The WCPC and Psi Chi chapter provides opportunities for students taking online psychology courses to interact on a personal and an academic level. Both have monthly general meetings, daily social media interaction opportunities, and occasional interactions on their blog. The WCPC also provides its members with a virtual meeting space where they can host events. For example, in July I held a roundtable on bullying and invited Penn State lecturers, staff, and WCPC members to discuss bullying from each guest’s psychological perspective. This gave members of WCPC and invited Psi Chi members the insight to better understand this form of aggression, including how to do deal with it in a work or school setting, ways to identify it, and ways to mitigate the behavior. This upcoming semester I have three more roundtables planned, with the topics being chosen from the WCPC members, and will be forming committees with WCPC members to bring these into reality. And Psi Chi is a unique sports car too. Under the leadership of Evonne Rivera, our current president, an upcoming workshop will help to assist students with the process of applying, correctly choosing, and getting accepted to graduate school. Another notable activity is the research opportunities provided by Dr. Redmond for members to work on faculty research projects.
This leads into my passion of the necessity for student engagement. It empowers emotional growth and helps break the stereotypes we form when our only introduction to those different from us is from the media. However, when we engage with each other in meaningful ways, we quickly learn that at our core we are all very similar. Plus, Psi Chi WC and WCPC help with building our professional social skills in the most popular space for socialization these days — virtual space. But we — at the World Campus psych clubs and organizations — already know this. This is why we joined the WCPC and Psi Chi — to interact with each other in practical class-orientated ways, to find professional opportunities, and to make friends. I really feel that I have made connections in the nine months I have been a member of WCPC that will last a lifetime, and I know one day we will meet in the brick and mortar world.
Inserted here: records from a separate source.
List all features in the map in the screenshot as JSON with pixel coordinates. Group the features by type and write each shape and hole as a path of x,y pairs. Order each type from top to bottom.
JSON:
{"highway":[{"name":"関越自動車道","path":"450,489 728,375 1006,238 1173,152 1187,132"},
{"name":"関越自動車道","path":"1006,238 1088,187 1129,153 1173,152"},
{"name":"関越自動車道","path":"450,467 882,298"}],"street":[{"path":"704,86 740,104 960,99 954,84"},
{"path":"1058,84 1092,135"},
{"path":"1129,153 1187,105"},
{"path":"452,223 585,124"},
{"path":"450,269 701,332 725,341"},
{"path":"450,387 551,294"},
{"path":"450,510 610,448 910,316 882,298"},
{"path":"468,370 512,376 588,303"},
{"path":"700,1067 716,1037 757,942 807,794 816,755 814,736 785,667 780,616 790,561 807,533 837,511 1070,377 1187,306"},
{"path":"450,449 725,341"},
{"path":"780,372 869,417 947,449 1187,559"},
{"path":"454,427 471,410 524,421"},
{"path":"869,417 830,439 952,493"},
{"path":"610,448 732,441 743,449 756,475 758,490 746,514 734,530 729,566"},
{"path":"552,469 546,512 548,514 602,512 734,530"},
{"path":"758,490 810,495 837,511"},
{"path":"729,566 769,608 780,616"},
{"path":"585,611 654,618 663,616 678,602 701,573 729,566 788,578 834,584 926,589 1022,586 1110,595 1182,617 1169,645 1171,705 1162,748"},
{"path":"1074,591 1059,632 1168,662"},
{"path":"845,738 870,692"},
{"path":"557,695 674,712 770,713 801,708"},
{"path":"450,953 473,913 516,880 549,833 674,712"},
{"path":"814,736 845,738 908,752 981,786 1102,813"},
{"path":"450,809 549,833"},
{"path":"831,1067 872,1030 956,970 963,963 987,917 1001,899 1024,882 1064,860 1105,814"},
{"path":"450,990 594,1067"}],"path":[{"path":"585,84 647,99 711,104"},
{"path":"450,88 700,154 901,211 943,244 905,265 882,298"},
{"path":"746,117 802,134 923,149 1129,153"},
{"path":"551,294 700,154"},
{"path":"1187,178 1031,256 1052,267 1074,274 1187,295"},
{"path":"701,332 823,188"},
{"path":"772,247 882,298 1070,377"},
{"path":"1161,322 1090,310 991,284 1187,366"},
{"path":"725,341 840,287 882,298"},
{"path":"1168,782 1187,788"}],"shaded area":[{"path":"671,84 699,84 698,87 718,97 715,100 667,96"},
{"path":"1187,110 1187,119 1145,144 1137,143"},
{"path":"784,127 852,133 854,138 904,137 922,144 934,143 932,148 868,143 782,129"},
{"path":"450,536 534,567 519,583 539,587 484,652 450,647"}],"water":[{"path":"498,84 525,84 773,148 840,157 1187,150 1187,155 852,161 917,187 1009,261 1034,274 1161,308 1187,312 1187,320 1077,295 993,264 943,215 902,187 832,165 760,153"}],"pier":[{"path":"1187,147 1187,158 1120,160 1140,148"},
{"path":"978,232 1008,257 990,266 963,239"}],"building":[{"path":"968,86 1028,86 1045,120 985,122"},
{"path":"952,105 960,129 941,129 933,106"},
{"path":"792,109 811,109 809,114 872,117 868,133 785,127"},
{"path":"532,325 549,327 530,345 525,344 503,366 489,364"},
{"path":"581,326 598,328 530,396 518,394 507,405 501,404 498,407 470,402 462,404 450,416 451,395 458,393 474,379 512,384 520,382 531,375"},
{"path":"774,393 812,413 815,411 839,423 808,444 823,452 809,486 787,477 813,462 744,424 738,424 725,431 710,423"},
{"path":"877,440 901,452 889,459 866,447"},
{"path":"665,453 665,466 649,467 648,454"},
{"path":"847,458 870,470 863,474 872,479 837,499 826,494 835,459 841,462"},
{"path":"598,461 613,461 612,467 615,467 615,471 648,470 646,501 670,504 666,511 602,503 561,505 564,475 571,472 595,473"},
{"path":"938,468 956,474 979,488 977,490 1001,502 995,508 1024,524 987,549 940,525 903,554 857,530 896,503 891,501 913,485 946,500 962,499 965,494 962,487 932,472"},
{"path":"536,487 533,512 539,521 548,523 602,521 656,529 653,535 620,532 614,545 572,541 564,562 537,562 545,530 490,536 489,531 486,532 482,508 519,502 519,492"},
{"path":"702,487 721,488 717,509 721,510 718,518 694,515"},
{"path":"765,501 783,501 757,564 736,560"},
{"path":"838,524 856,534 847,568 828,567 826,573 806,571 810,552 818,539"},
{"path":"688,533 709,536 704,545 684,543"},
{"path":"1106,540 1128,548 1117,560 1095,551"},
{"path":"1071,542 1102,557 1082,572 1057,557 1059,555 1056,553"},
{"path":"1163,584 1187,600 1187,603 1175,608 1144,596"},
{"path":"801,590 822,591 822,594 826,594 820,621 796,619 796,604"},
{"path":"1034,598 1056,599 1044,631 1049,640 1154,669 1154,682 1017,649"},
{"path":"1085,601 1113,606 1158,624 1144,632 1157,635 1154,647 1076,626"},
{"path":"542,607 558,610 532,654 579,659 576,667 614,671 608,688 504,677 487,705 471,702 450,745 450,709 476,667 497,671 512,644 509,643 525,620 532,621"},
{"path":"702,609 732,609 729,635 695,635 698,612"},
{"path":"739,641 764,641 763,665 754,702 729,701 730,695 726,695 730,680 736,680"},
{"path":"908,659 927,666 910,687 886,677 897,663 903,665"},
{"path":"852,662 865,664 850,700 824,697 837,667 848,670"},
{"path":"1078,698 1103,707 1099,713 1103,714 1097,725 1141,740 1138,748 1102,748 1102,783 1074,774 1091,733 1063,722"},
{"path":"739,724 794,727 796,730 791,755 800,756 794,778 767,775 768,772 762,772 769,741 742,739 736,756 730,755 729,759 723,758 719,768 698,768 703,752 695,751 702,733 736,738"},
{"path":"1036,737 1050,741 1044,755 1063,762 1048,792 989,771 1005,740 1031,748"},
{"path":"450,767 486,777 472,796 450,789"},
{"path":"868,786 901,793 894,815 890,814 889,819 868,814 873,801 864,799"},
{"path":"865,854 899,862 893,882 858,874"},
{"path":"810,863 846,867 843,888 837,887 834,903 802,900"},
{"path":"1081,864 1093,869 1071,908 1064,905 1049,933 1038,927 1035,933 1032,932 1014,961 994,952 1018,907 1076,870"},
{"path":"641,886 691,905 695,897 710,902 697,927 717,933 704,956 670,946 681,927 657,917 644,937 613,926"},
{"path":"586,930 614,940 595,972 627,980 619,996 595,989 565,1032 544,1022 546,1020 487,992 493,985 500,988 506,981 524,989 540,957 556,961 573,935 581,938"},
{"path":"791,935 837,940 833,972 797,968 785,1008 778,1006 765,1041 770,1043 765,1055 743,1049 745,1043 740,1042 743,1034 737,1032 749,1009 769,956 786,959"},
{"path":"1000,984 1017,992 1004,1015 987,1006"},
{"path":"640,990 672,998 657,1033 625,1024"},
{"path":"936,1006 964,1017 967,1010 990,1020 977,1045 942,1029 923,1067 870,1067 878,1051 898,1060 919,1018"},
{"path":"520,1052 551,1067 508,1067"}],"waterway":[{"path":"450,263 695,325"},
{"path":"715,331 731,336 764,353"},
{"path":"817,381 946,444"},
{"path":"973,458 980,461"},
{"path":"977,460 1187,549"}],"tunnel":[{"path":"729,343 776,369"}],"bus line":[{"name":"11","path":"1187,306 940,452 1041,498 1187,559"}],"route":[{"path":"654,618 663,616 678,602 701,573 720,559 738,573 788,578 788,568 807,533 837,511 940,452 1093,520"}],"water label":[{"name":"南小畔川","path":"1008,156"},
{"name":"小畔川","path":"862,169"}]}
This is why the World Campus Psychology Club and Psi Chi are so important. They provide students around the globe with the opportunity to have that Penn State family feeling of camaraderie. And, we can measure the success and effectiveness of both of these organizations by looking at the collaboration, creativity, controllability, and competitiveness (Cameron and Quinn, 2006, as cited in Muchinsky, 2012, p. 249) that happen within their virtual education space. And above all, because we are Penn State WC’s Psychology Club and Psi Chi, we are proving President Barron to be absolutely correct when he said, “…engaged students are healthier, happier, get better grades, have strong résumés, and higher-quality career opportunities … and … committing to engagement will promote recruitment, retention, and graduation at Penn State.” Speaking for myself, both the psych club and Psi Chi are strong reasons for my continued attendance at the World Campus. Plus, I am genuinely proud to say … WE ARE …!

Cynthia Roebuck is pursuing a Bachelor of Science in Psychology degree with a Life Science option from Penn State World Campus. She is a member of Psi Chi,  Blue & White Society, the American Association of University Women, and the International Blind Tennis Association.

References
Muchinsky, P.M. (2012). Psychology applied to work: An introduction to industrial and organizational psychology. Summerfield, NC: Hypergraphic Press. ISBN # 978-0-578-07692-8.